While Cortes continues to work on perfecting his transitioning role, the fact is he has done an admirable job to date.  He has posted a combined 3.16 ERA so far this season and struck out nearly a batter per inning pitched.  So while the numbers are not quite where they were a year ago, he is still making significant progress in his development and having in-game success at the same time.

"I think my slider has gotten a lot better," Cortes said. "At Spring Training, I was trying to make my slider look like a fastball and it only goes back one year from now when I didn’t have a slider at all, and Jose Rosado (Thunder pitching coach) told me I needed something quicker because I have a slow curveball and a fastball. He said 'let’s get you something in between'. We worked on it and it’s come a long way.”

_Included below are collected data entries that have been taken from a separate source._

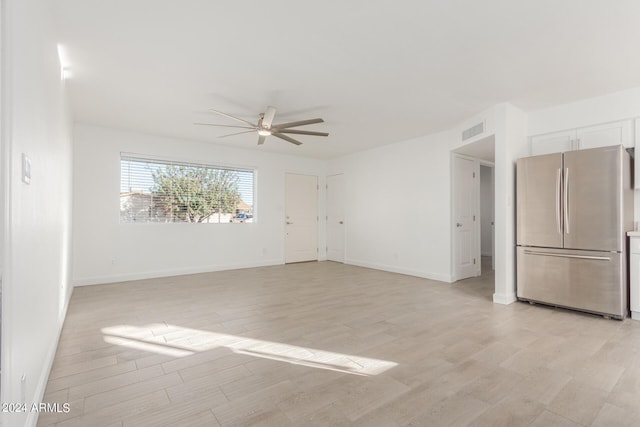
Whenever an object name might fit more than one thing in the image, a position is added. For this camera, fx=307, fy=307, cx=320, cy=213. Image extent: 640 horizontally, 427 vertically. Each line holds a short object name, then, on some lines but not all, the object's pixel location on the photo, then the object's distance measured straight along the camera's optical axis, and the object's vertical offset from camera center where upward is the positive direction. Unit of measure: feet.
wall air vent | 14.51 +4.09
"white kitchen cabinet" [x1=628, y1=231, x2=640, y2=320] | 10.84 -2.12
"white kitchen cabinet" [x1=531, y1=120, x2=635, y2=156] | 11.97 +3.19
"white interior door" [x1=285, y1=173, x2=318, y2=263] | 24.06 -0.24
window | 17.85 +1.50
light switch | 4.63 +0.74
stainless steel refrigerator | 10.93 -0.56
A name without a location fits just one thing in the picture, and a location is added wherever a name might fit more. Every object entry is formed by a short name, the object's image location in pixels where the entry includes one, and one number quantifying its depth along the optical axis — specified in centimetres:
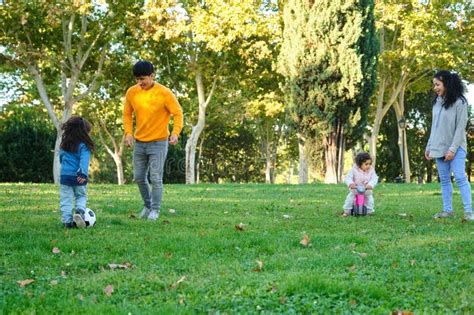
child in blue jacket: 677
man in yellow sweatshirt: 761
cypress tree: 2152
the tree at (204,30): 2294
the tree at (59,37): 2061
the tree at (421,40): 2539
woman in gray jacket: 768
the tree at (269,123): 2805
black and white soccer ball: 662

"He throws strikes," Mitchell added.  "He’s gotten away from it a little bit the last [couple of] outings but he throws strikes, He is very deceptive with his delivery. He has a good slider, especially to lefties and he works fast, and when you work fast, thatss something where your defense is going to help you out a lot too.”

The coaching staff isn't too concerned about Cortes' minor struggles in transitioning to his new role, noting that they're only minor hiccups at this point.  And Cortes himself, with a wealth of performance already behind him, isn't too concerned long-term either.

"I'm feeling confident," Cortes said. "My last [few] outings haven’t been what I want them to be, but I'm working hard with the pitching coach, Jose Rosado, and he’s keeping me confident and just trying to throw strikes.

“You just got to grind out every day. It’s not a struggle because you are doing what you love, but it is a job and every day you need to come out and prepare for what you got to do. You just got to set up your priorities," he concluded.